Sonntag, 14. Juni 2026
Standpunkt · Politik

Trump und der Iran: Ein gewagtes Versprechen

Donald Trump verkündete, dass der Iran den Verzicht auf Atomwaffen zugesagt hat. Doch wie realistisch ist diese Behauptung?

Von Anna Schneider14. Juni 20261 Min Lesezeit

Donald Trump hat kürzlich erklärt, dass der Iran zugesichert hat, auf Atomwaffen zu verzichten. Diese Aussage wirft Fragen auf. Ist dies ein echter Fortschritt in den angespannten Beziehungen zwischen den USA und dem Iran oder nur ein weiteres taktisches Manöver? Trump selbst hat einen wechselhaften Kurs in seiner Außenpolitik gefahren, der oft mit starkem nationalistischem Narrativ und wenig Substanz gepaart ist.

Es bleibt unklar, welche Bedingungen mit dieser angeblichen Zusage verknüpft sind und wie sie von den verschiedenen Akteuren im Nahen Osten interpretiert wird. Die Vergangenheit hat gezeigt, dass solche Zusagen oft mehr Fragen aufwerfen als Antworten liefern.
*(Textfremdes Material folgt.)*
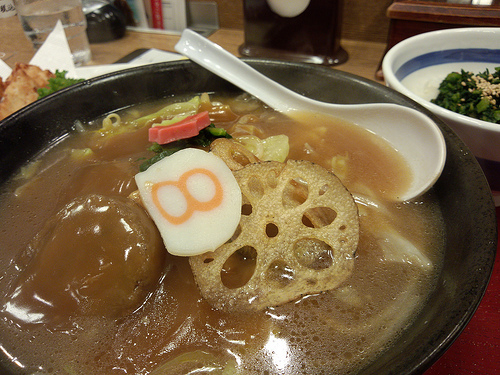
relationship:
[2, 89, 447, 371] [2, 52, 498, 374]
stew sitting in bowl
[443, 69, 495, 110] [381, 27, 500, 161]
vegetable sitting in bowl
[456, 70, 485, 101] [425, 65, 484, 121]
sauce covering vegetable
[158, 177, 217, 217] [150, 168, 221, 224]
yolk forming eight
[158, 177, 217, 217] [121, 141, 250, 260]
yolk belonging to cooked egg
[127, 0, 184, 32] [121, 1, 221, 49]
mail sitting in holder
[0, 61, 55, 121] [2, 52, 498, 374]
bread sitting next to bowl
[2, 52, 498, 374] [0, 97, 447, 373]
bowl containing soup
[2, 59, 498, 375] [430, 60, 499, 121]
bowl to cut green vegetables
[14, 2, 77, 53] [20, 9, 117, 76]
glass of water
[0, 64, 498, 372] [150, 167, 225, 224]
food in shape of an eight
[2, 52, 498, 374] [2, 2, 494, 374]
bowl on table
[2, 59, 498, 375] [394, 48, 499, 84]
bowl has a blue trim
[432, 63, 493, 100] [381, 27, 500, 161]
leaves in bowl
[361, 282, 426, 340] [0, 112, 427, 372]
noodles are in broth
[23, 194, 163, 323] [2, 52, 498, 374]
meat piece in bowl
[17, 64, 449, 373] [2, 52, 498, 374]
soup inside bowl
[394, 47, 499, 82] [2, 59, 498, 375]
ring around bowl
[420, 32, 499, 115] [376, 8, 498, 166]
salad inside white bowl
Warum sollte der Iran, der in der Isolation lebt, plötzlich von einem Atomwaffenprogramm absehen? Und welche Garantien gibt es, dass diese Zusage nicht nur ein Lippenbekenntnis ist, um den internationalen Druck zu mindern? Die geopolitische Landschaft im Mittleren Osten ist komplex, und es ist kaum zu erwarten, dass eine einfache Erklärung alle Probleme lösen kann. Die Skepsis gegenüber Trumps Aussagen wird von vielen Experten geteilt, die auf die fragilen diplomatischen Beziehungen und die tiefen Misstrauensgräben hinweisen, die zwischen den USA und dem Iran bestehen.